When the willingness to be available for discussion exists, there is no conflict that cannot be resolved.
If conflict is rooted in an "us" and "them" or "me" and "you" approach, then peace-building is precisely the opposite. We have to get past the adversarial mindset and involve everyone concerned in addressing the common challenges, listening to other points of view, and seeing where we can meet, with an emphasis on what we DO agree on, and not on what we don't agree on.
When the focus is on what we all want, and not on what we don't want, there is a higher possibility of success.
Our personal histories are all, in one way or another, shaped by the legacies of conflict. But as profound and deep-rooted as our differences may be, it is in our power to redefine those legacies and, in so doing, redefine ourselves. Wherever we live in the world, we must recognize that "peace" is not something you can win; it is something that has to be built and shared.

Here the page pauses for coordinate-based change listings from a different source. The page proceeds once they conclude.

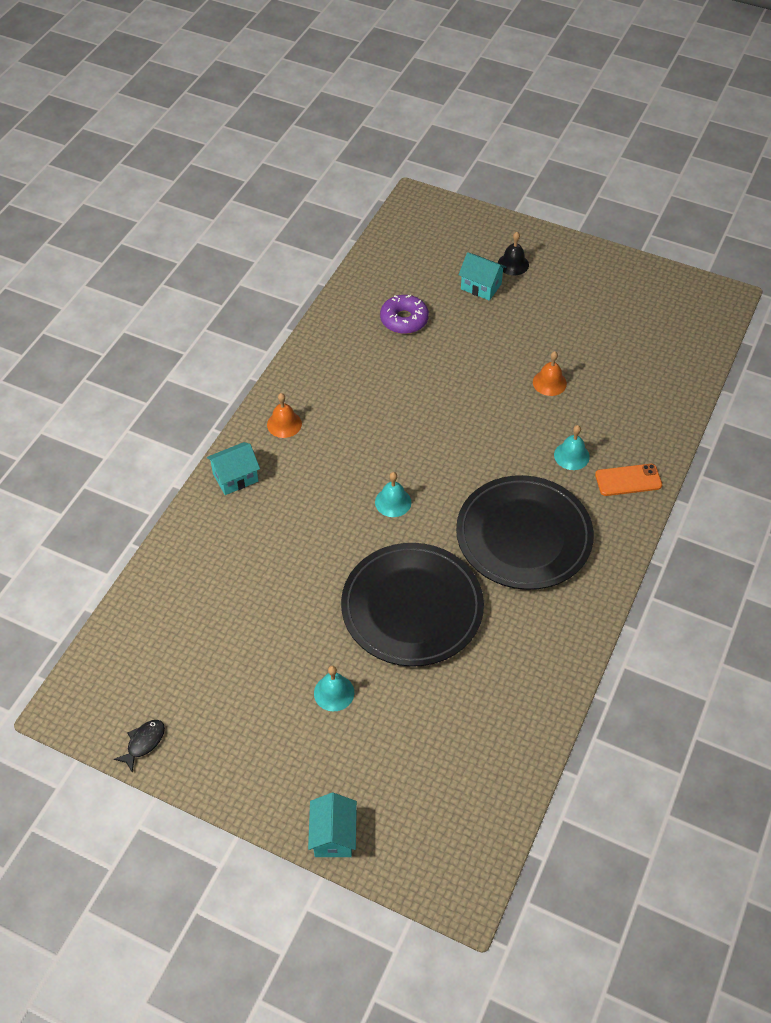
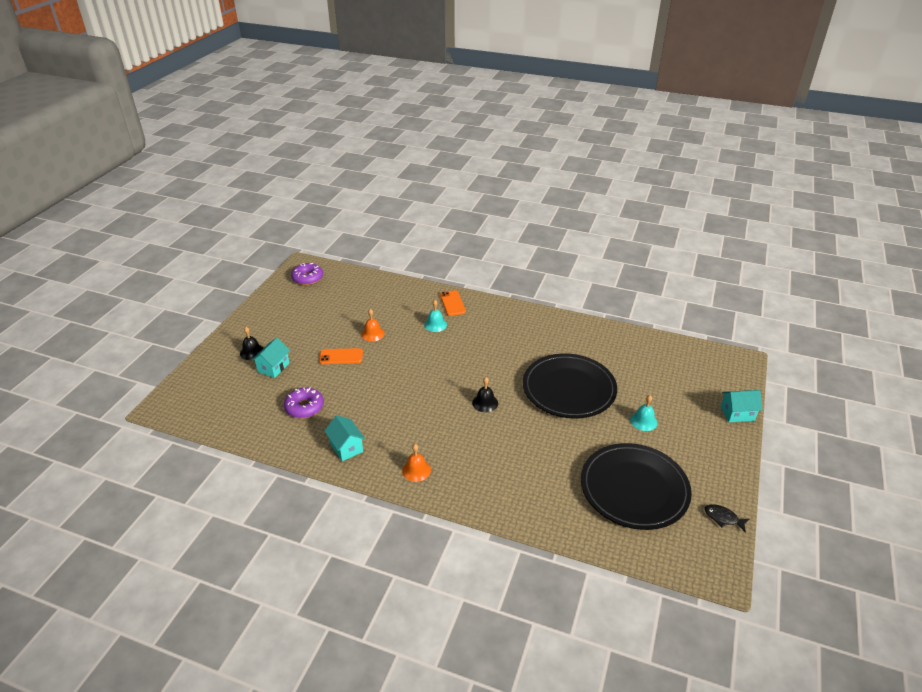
camera: 95 degrees left, 15 degrees down
(235, 477) = (475, 495): turquoise house -> turquoise house (346, 447)
(393, 502) = (485, 403): turquoise bell -> black bell
(500, 350) = (341, 356): none -> orange phone
(523, 536) = (502, 343): black plate -> black plate (634, 489)
(687, 307) = (307, 278): none -> purple donut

Here are seven suggestions for conflict resolution:
1. Start with the points you all agree on. This sets a positive foundation of agreement to build upon.
2. Can you all agree that the outcome you want is for the highest good of everyone concerned?
3. Are you willing, if necessary, to set aside your personal interests for the highest good of everyone concerned?
4. Can you allow yourself to admit you are wrong? And/or admit that you hadn't seen the situation from the other person's point of view?
5. Are you speaking from wisdom or from self-centered ego?
6. Do you want to be right, or be happy?
7. Before starting a conflict resolution do one of the following meditations, either alone or with the other people, to release tensions and emotional charge, and to help bring your wisest self to the table. The more you are at peace within yourself, the more likely you are to manifest a positive outcome.
Step One: Laugh for no reason (one minute)
Step Two: Sit in silence (one minute)
After releasing stress and tensions with laughter, you experience joy, oneness, and creativity.
You can do this for longer than two minutes; just be sure and do an equal amount of time for each step.
Step One: Gibberish (one minute)
Step Two: Sit in Silence (one minute)
Express your frustrations, resentments and tensions in the gibberish. You then find it much easier and quicker to drop down into a state of inner peace, clarity, and wisdom
Setting an Intention Meditation -- Two Minutes
Set the intention that you want the outcome of your discussion to be for the highest good of everyone concerned. Sit silently, eyes closed, relaxing into acceptance of what is, with compassion for yourself and everyone involved.